As an anti-war and peace movement organization, the Indochina Peace Campaign operated in such cities as Boston, New York, Santa Clara, Calif., Detroit, and Ann Arbor from the years 1972 to 1975. Founded by social activist Tom Hayden, the Indochina Peace Campaign sought to end U.S. intervention in Indochina, honor the Peace Agreement, release political prisoners held by the Saigon government, and end aid to President Nguyen Van Thieu. In 1973 the IPC at Ann Arbor sponsored a rally led by Jane Fonda. Also present were Jean-Pierre Debris, a French school teacher who spent two years in a Saigon jail, and the folk singer Holly Near.

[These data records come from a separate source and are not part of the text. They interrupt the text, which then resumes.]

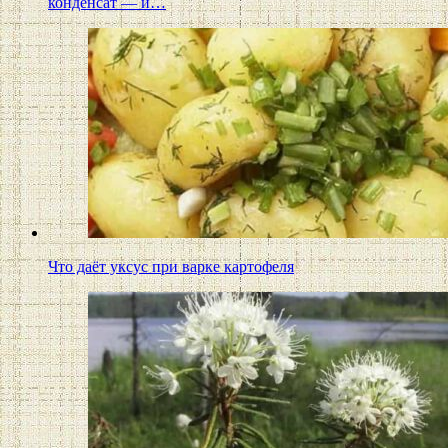
конденсат — и…
Что даёт уксус при варке картофеля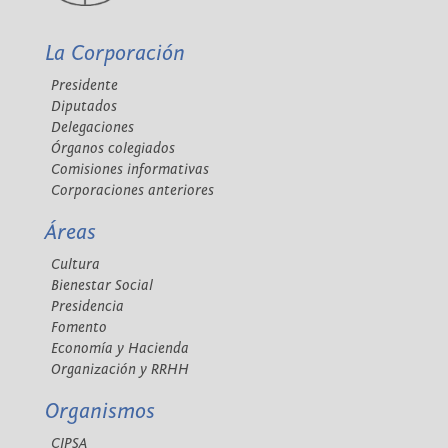
La Corporación
Presidente
Diputados
Delegaciones
Órganos colegiados
Comisiones informativas
Corporaciones anteriores
Áreas
Cultura
Bienestar Social
Presidencia
Fomento
Economía y Hacienda
Organización y RRHH
Organismos
CIPSA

Cushway was also instrumental in starting a local chapter of the Peoples Bicentennial Commission, "a nationwide citizen organization dedicated to restoring the democratic principles that shaped the birth of this republic." The Peoples Bicentennial Commission (PBC) was a far-reaching national organization created by Jeremy Rifkin, a New Left activist, and John Rossen, a Communist Party member and former Abraham Lincoln Brigade participant. The PBC was under close scrutiny by the federal government and was considered a threat because of the numbers of people involved with that organization. Some of the activities of the PBC included sending cassette tapes to wives of corporate executives which told about "the recent wave of corporate scandals and criminal activity," in which their husbands might be involved. They also offered $25,000 rewards to any secretary who would provide information leading to the successful prosecution of her boss. PBC received grants from the NEH as well as private foundations.
Little information is available about PBC outside of the U.S. Government's hearings and investigations and PBC's own publications, therefore it is difficult to get objective information.